Health Insurers No Fans Of Government Graphic

Characterizing the insurance industry's role in health care as a briefcase gushing with cash is a bit much, insurers say.

The new health care website the government launched yesterday to much fanfare has drawn the ire of some health insurers who call certain parts of it nothing more than propaganda.

America’s Health Insurance Plans is especially angry about a graphic located in the timeline section of the site, discussing what the law means for the Medicare Advantage program -- the program where the government pays insurers to offer additional coverage to Medicare recipients.

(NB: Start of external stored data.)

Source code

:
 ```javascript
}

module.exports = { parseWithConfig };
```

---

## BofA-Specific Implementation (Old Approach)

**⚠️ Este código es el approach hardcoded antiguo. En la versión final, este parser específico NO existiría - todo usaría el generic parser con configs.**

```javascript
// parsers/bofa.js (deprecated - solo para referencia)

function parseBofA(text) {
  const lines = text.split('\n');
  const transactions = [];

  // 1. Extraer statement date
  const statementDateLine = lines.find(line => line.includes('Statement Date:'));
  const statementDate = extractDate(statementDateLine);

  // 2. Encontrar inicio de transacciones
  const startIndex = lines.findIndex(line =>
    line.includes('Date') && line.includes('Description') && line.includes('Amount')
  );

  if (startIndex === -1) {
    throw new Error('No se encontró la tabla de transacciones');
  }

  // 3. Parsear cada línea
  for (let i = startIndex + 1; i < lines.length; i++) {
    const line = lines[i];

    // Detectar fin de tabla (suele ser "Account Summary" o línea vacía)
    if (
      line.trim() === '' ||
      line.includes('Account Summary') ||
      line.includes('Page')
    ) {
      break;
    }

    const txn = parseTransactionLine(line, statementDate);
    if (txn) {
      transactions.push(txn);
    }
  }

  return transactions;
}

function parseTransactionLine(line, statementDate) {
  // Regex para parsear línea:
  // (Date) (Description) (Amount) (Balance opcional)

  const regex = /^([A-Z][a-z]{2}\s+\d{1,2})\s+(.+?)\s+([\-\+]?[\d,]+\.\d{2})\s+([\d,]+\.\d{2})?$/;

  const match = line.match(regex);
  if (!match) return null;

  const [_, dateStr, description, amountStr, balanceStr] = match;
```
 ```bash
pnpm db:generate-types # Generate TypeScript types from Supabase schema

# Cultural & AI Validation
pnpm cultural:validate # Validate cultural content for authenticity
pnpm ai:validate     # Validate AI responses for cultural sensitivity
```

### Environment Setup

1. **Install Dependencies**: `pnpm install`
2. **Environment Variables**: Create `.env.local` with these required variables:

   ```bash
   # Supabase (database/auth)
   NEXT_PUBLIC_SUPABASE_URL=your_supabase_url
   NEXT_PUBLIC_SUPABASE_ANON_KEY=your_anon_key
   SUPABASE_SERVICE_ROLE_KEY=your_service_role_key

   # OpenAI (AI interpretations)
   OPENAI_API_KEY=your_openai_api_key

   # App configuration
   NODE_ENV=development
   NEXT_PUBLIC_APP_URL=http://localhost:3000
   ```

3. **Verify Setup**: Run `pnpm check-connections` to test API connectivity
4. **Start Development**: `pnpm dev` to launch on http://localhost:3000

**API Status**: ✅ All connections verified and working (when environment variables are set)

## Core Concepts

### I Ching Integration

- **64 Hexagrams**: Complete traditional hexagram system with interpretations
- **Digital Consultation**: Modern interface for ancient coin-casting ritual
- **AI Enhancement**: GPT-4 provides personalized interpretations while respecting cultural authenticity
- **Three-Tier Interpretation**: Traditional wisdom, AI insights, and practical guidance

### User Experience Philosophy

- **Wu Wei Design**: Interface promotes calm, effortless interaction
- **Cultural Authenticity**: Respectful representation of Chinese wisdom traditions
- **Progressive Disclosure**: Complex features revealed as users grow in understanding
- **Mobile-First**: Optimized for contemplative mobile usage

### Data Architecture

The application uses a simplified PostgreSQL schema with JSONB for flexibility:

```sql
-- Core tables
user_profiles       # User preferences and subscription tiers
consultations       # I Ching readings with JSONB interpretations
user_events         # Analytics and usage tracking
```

Next to the text is a briefcase overflowing with cash, with the words “Stopping Overpayments to Big Insurance Companies” on the side.

Insurers say characterizing their role in the program as a briefcase gushing with cash is a bit much, and they're "crying foul over the political messaging," says the Hill newspaper.

“This website is supposed to provide seniors, working families and small employers with objective information on all of their health care options. Unfortunately, it also subjects them to campaign-style propaganda,” Robert Zirkelbach, a spokesman for AHIP, said.

AHIP says that insurers are unfairly tagged as the the bad guys when it comes to rising health costs, and point out that when doctors and hospitals raise rates, insurance costs have to go up, too.

On average, the government pays 14 percent more for beneficiaries in Medicare Advantage than they do for those in the wholly government run, traditional fee-for-service program. But Medicare Advantage enrollees often get extras, like free vision or dental care.

Health insurers and administration officials continue to squabble about the impact of the new law on Medicare Advantage. The site says the bill will “strengthen” Medicare Advantage, but insurers claim that $136 billion in cuts over the next 10 years would have to result in some loss of patient services.

But the briefcase is not the insurers’ only beef. The Chicago Tribune reports that last month HHS asked them “for data about how many claims its health plans deny,” to put on the website.

Zirkelbach said “Providing information about claims denials without providing proper context does not begin to tell the whole story,”' and he added that claims can be denied for because they’re submitted to the wrong plan.